Не сводя с нее внимательных глаз, он негромко произнес только одно слово:
– Где?
Она молчала.
Выждав немного, он проговорил все так же тихо:
– Молчишь?
– Чего молчишь? – взвизгнул посадник. – Отвечай: где княжой стольник?
Прокопий поднял темную бровь и оглянулся через плечо. Его смуглое лицо передернулось мужеской брезгливостью. Он, не повышая голоса, сказал посаднику:
– Тебя кто звал? Ступай к себе.
Часто моргая, точно от слишком резкого света, посадник глядел на Прокопия с недоумением и испугом. Спросонок, впопыхах, идучи к воротам, он невзначай вдел одну пуговицу в две плетеные петли, и оттого красная ферязь смешно топорщилась у него на животе.
– Ступай. Чего стоишь? Наведаемся и к тебе.
Посадник, растерянно облизнув губы, высунул было длинный желтый зуб, желая что-то сказать, но ничего не сказал, развел руками, повернулся и, тяжело перекачиваясь с одной ноги на другую, стал спускаться с крыльца. По знаку Прокопия три пешца пошли за ним.

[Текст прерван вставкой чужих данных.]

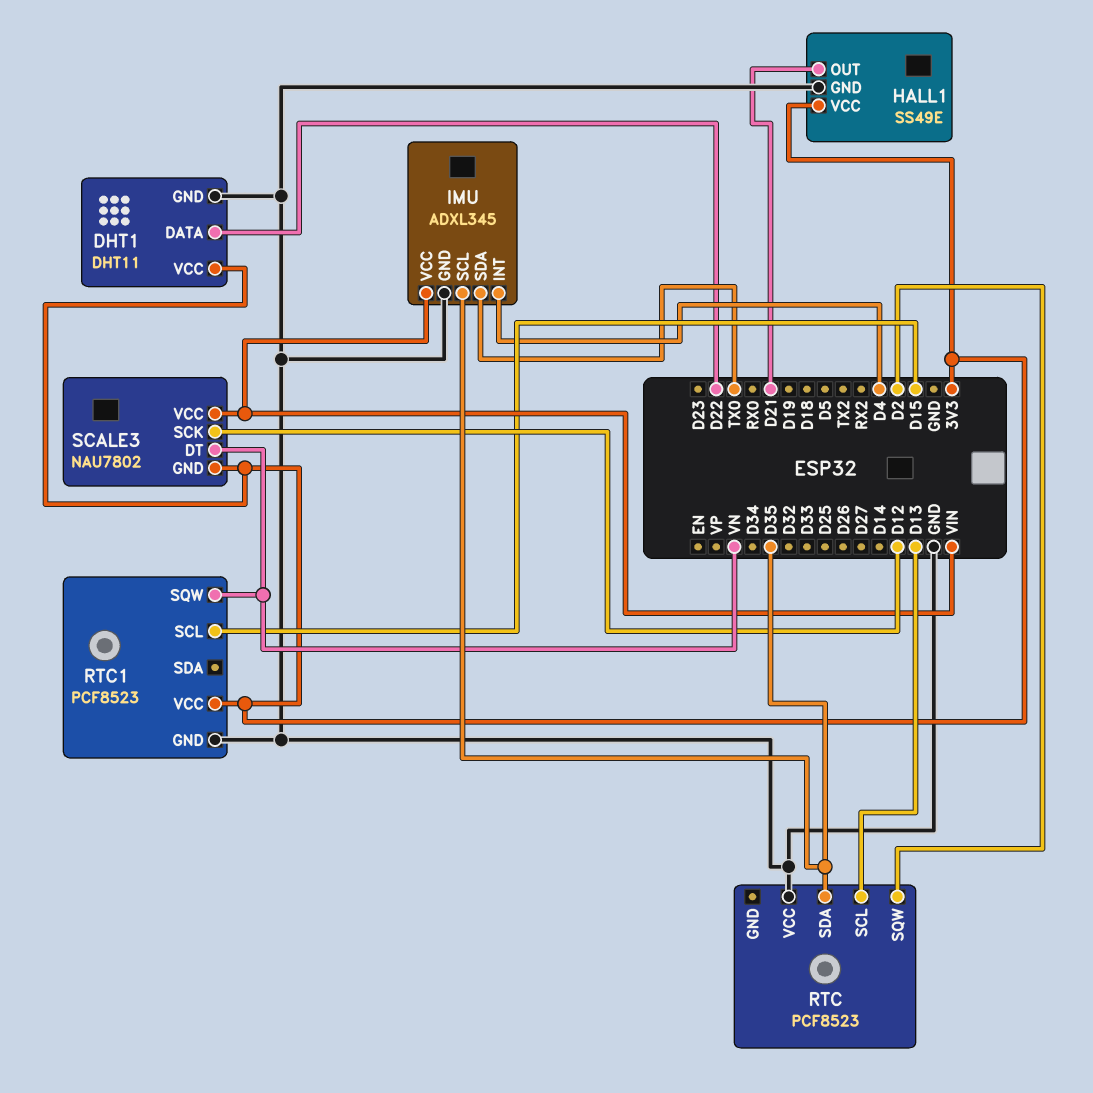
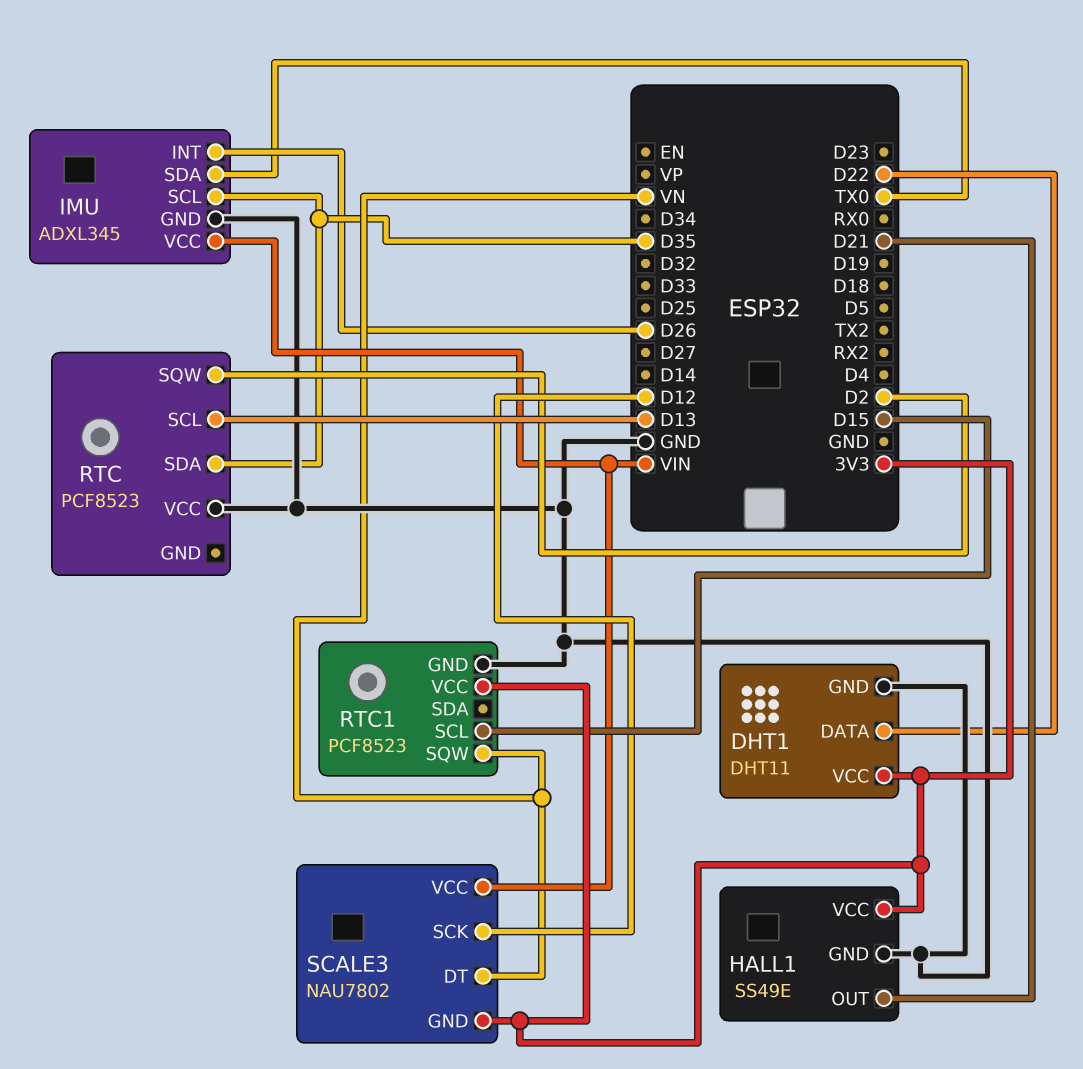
IMU pin INT: D4 -> D26

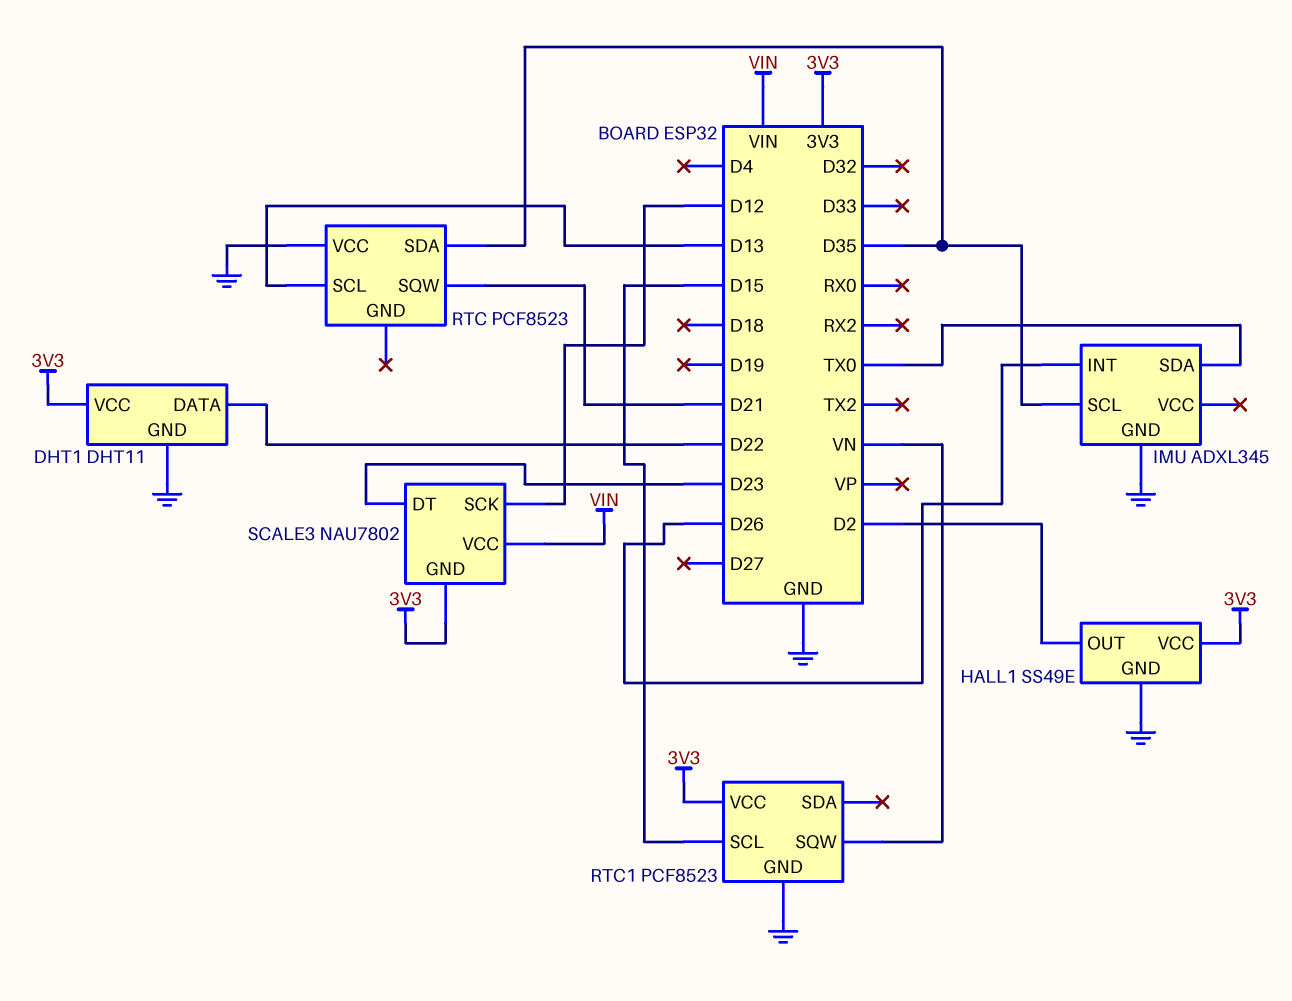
HALL1 pin OUT: D21 -> D2
IMU pin VCC: VIN -> none
RTC pin SQW: D2 -> D21
SCALE3 pin DT: VN -> D23

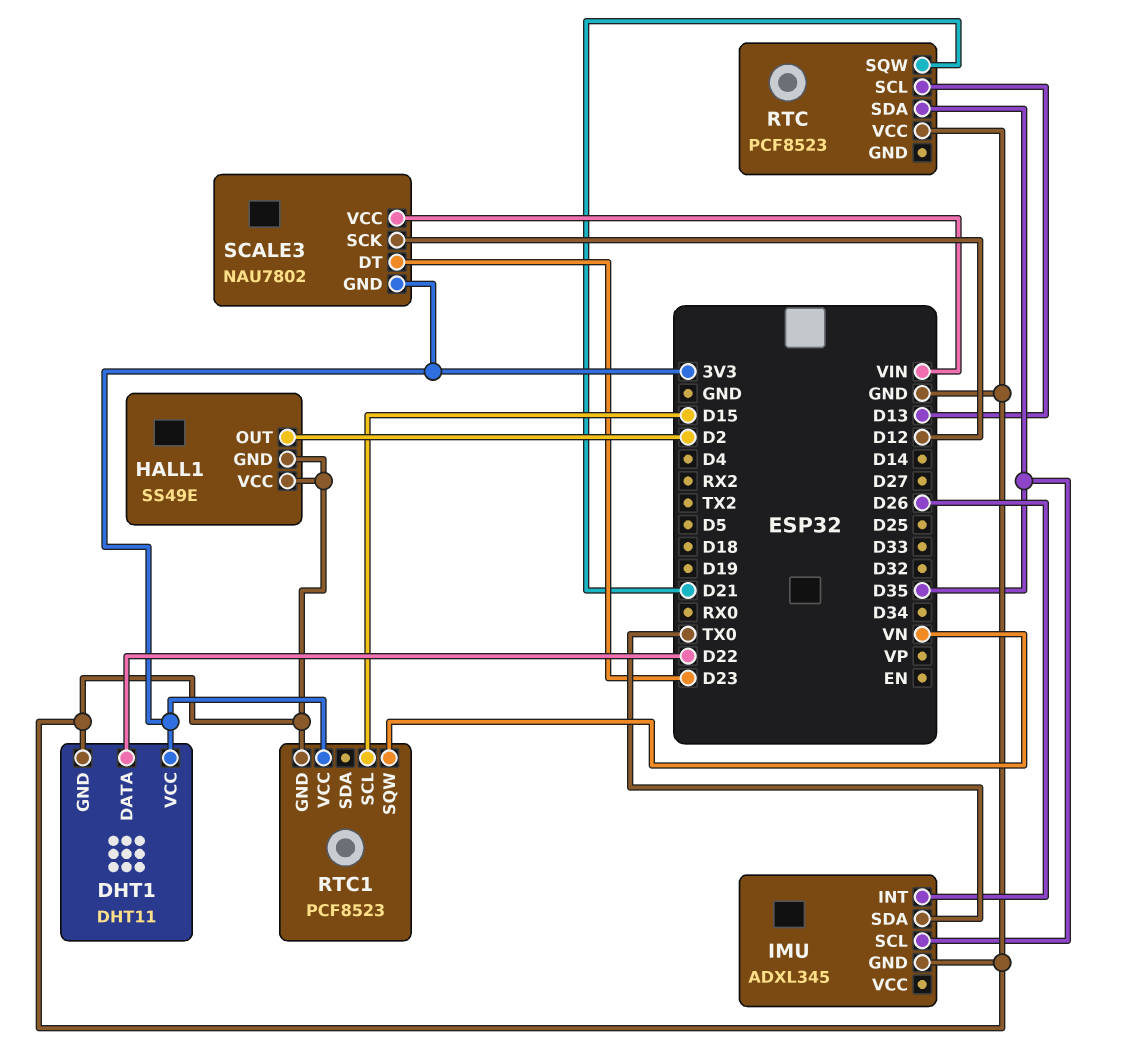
HALL1 pin VCC: 3V3 -> GND

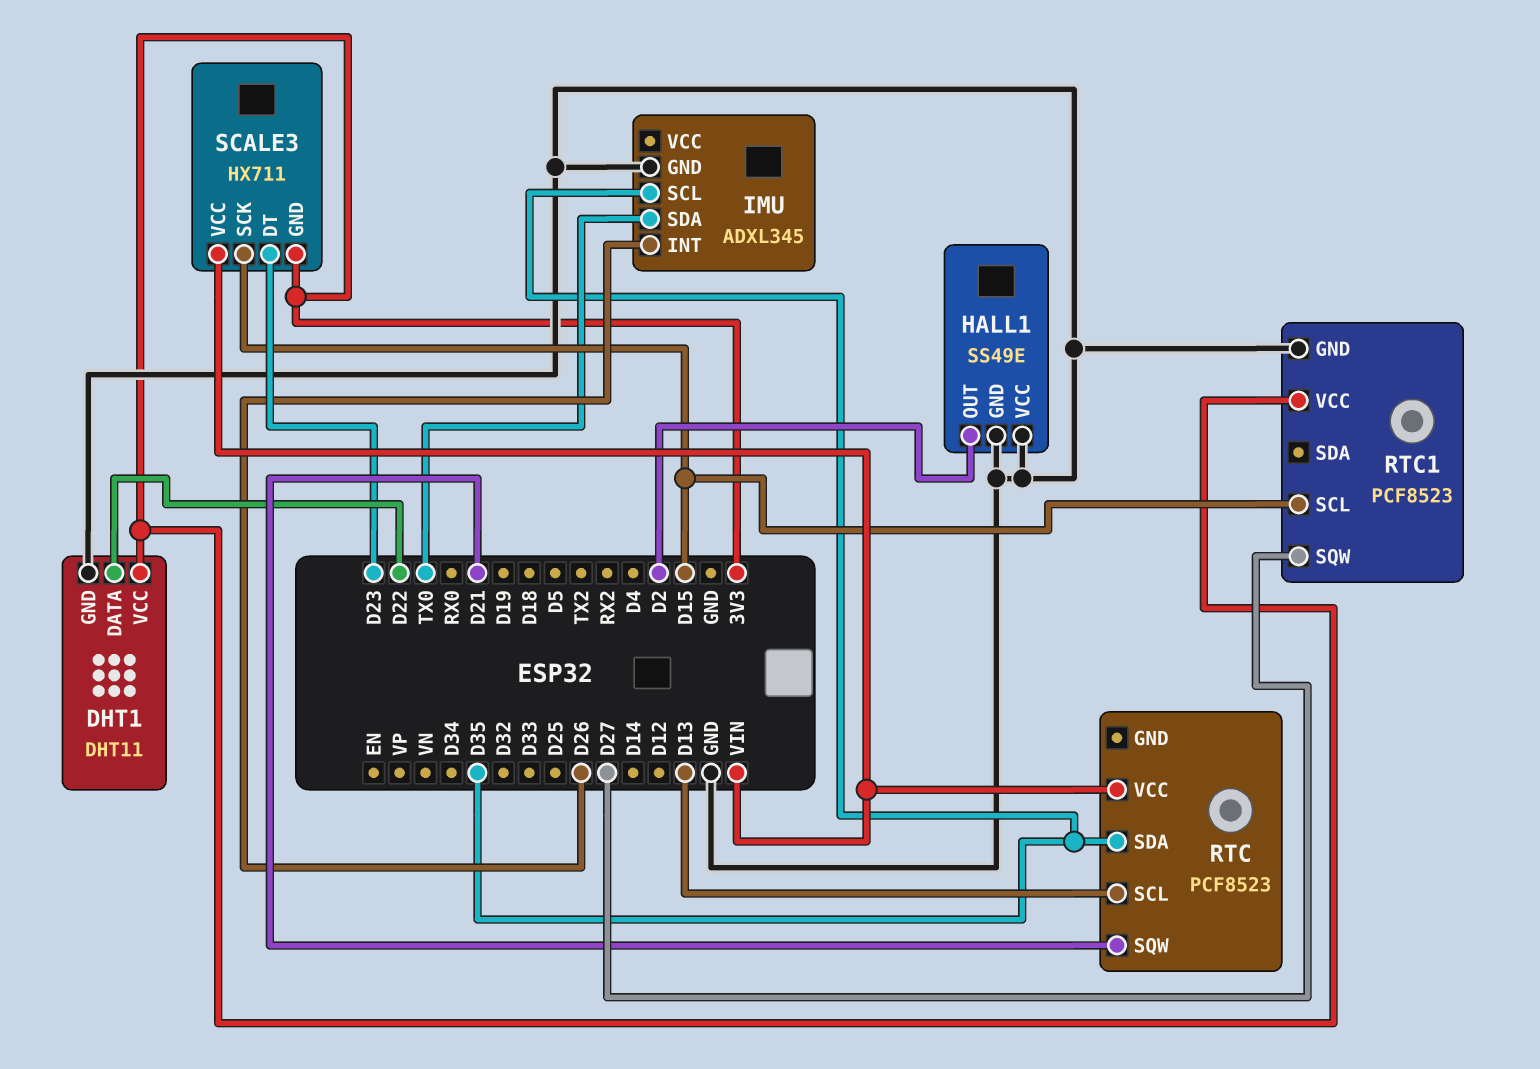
RTC pin VCC: GND -> VIN
RTC1 pin SQW: VN -> D27
SCALE3: NAU7802 -> HX711
SCALE3 pin SCK: D12 -> D15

Когда люди на крыльце расступились, давая им дорогу, Кучковна заметила, что ее ворота заперты наглухо и около них – сильная стража. Посреди двора стояла запряженная четверней порожняя повозка брата Ивана. На ее колесе сидел Иванов конюх. Держа руки за спиной, завалив набок простоволосую голову, он тер ухо о плечо. По положению этого плеча Кучковна поняла, что руки у него связаны. Его стерегли оба боголюбовца.

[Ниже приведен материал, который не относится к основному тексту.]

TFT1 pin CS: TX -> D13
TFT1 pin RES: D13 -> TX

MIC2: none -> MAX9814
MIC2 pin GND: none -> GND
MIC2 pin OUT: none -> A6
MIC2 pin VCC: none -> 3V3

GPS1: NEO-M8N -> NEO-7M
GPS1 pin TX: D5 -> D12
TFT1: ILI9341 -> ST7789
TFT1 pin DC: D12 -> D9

– Что ж, боярыня, – выговорил со вздохом Прокопий, – молчишь, так и молчи. Обойдемся и без твоих слов: разыщем. Уйти ему некуда: и город и твой двор кругом оцеплены. Поди покамест к себе наверх, да возьми к себе дочь со внучонком, чтобы их кто часом не испугал (он очень мягко, по-киевски, произнес это слово). А за свое добро не бойся: никто ничего пальцем не ворохнет – народ верный.